Another very nice feature many modern High-Availability clustered applications (especially network appliances) have today which Hass.io OS could have with this is a feature referred to as "Cluster Operating System Rolling Upgrade" which means automatic rolling updates of the full application and/or whole operating-system one cluster node at a time, which normally allow for continuous delivery of all functions without any downtime as each node in a cluster fully takes on all functionality alone while the other nodes perform an upgrade and then vice versa in an automatic fail-over and fail-back procedure. so such rolling upgrades in a High-Availability clustered do not interrupt services to the users.

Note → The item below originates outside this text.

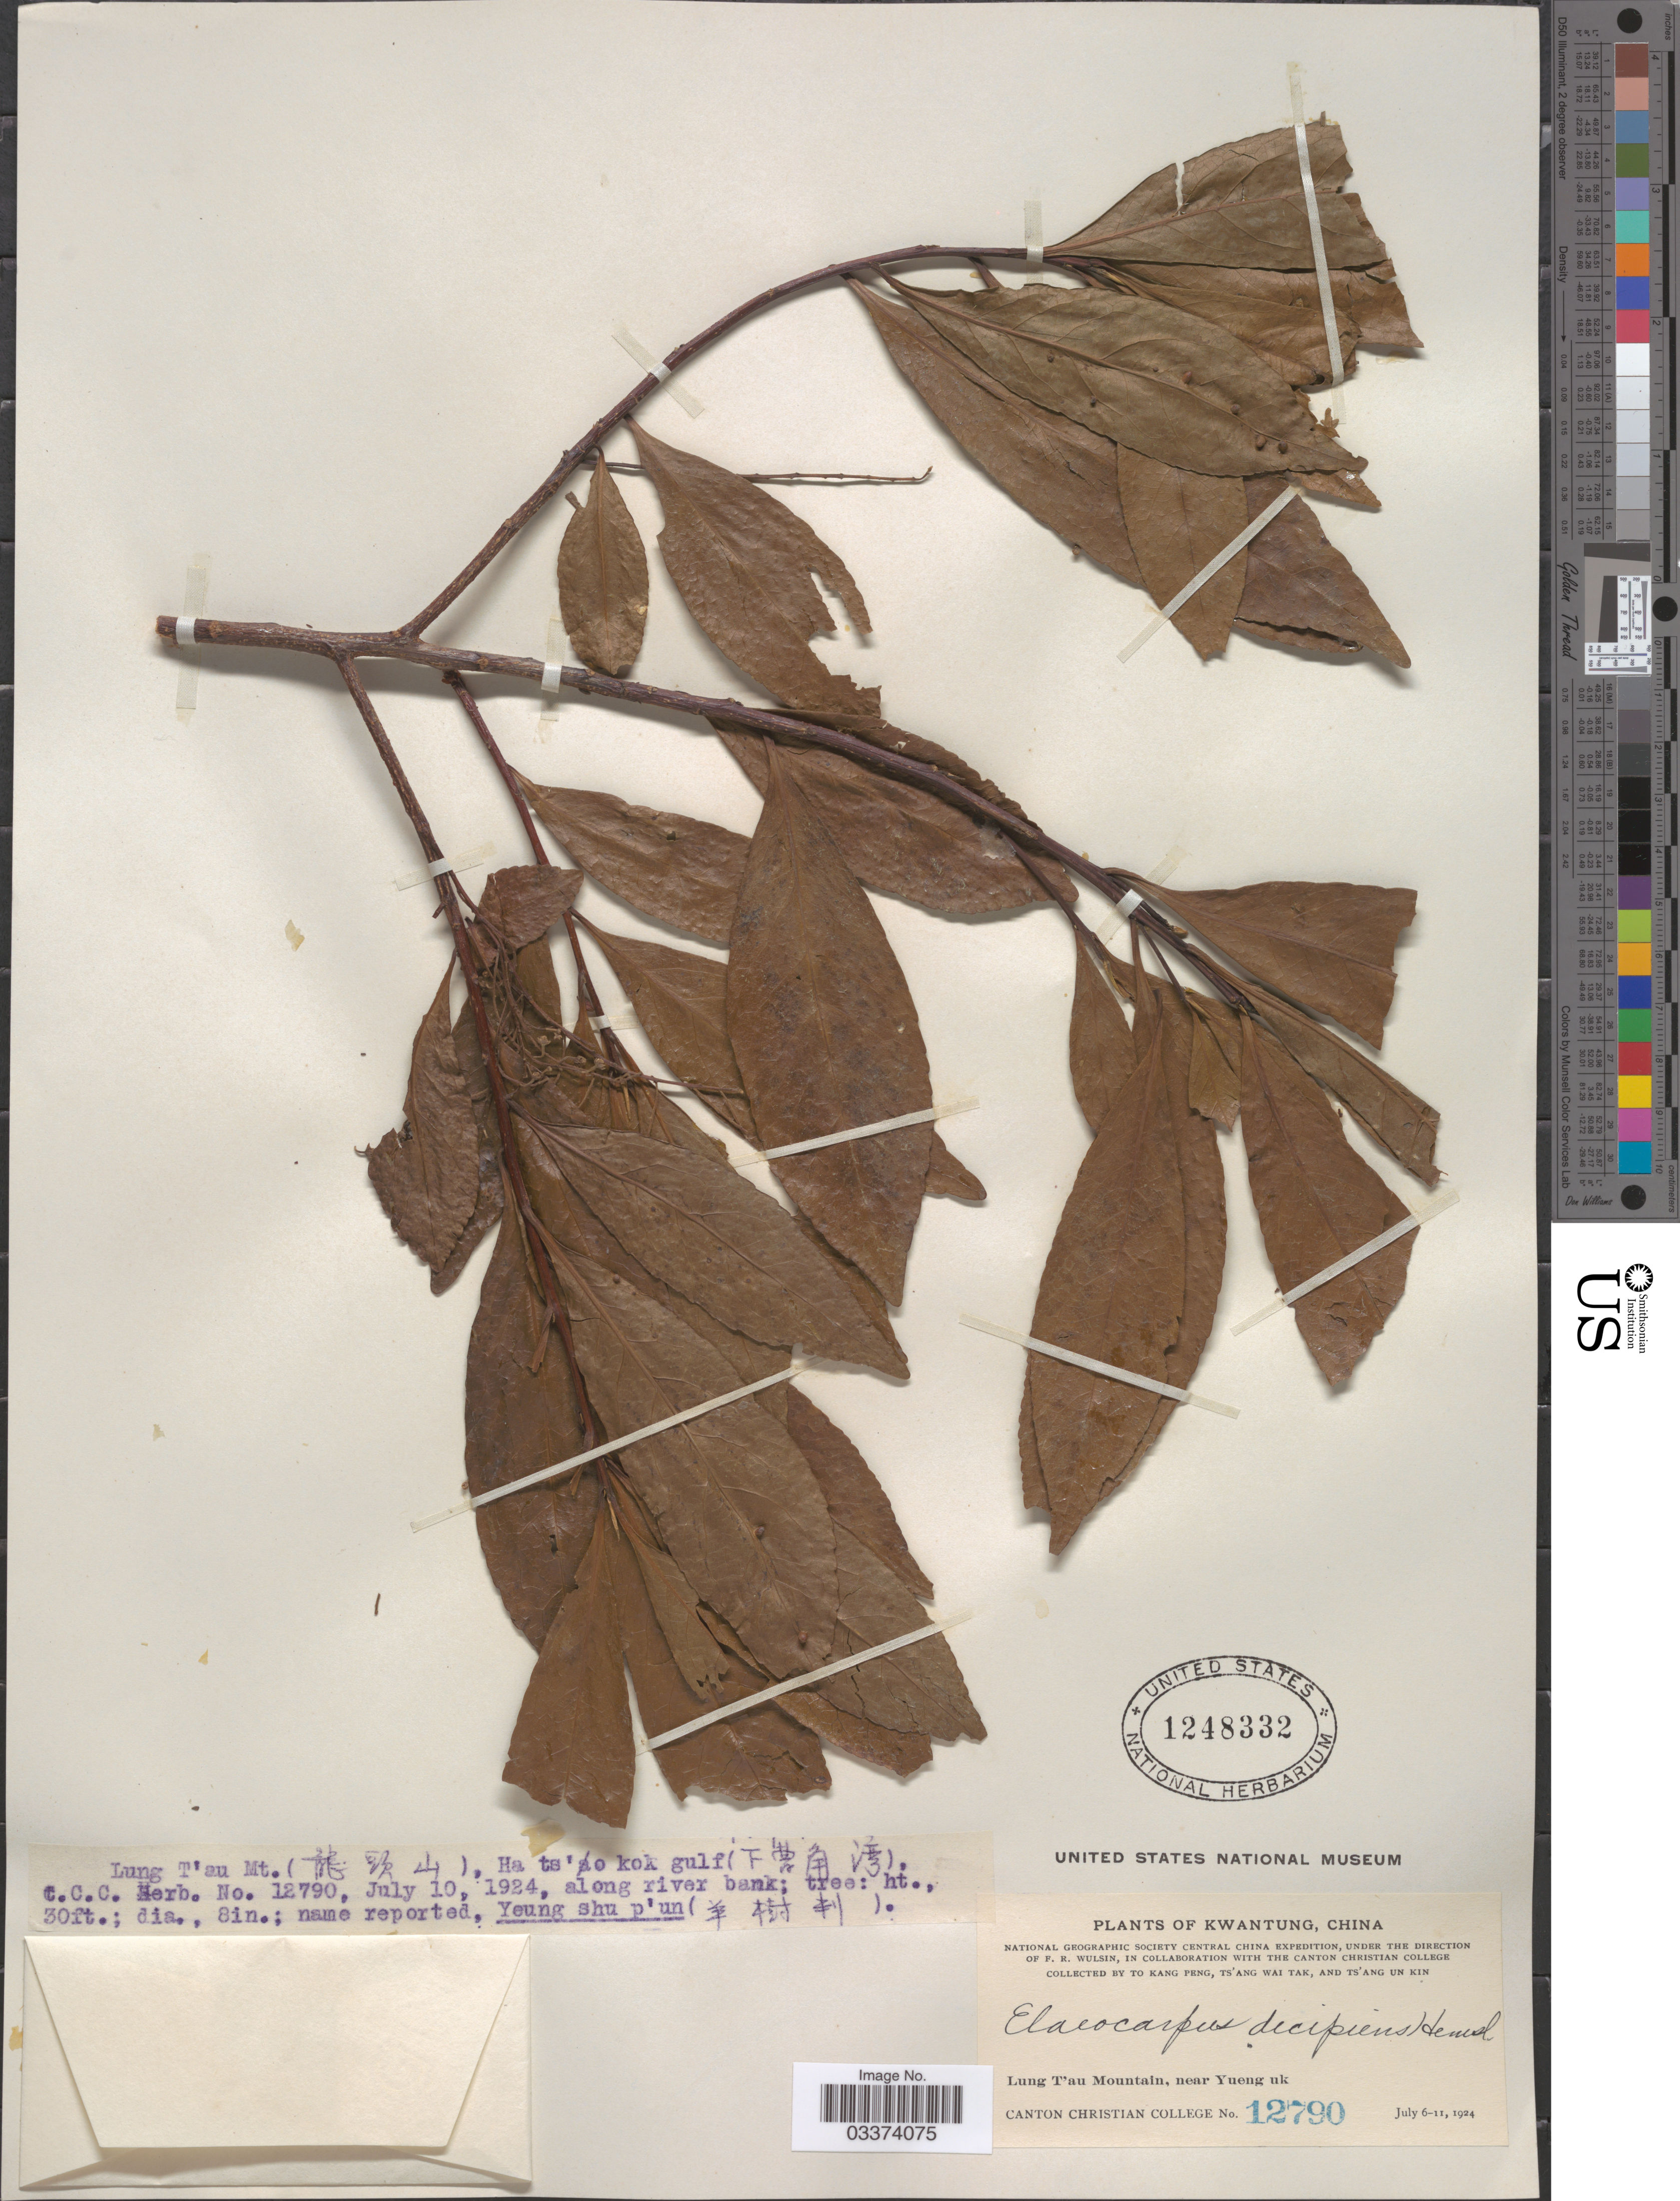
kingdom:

If you are using Home Assistant to for example control all your heating and/or lights then having it run in a High-Availability (HA) setup for higher reliability could certainly also make it reaches a higher WAF (Wife Acceptance Factor), as in my experience, tinkering too much with heating or lights on your one and only home automation controller is normally not acceptable when you have a wife/partner and young kids at home, as then your home automation controller is in "production" as has to be working all the time.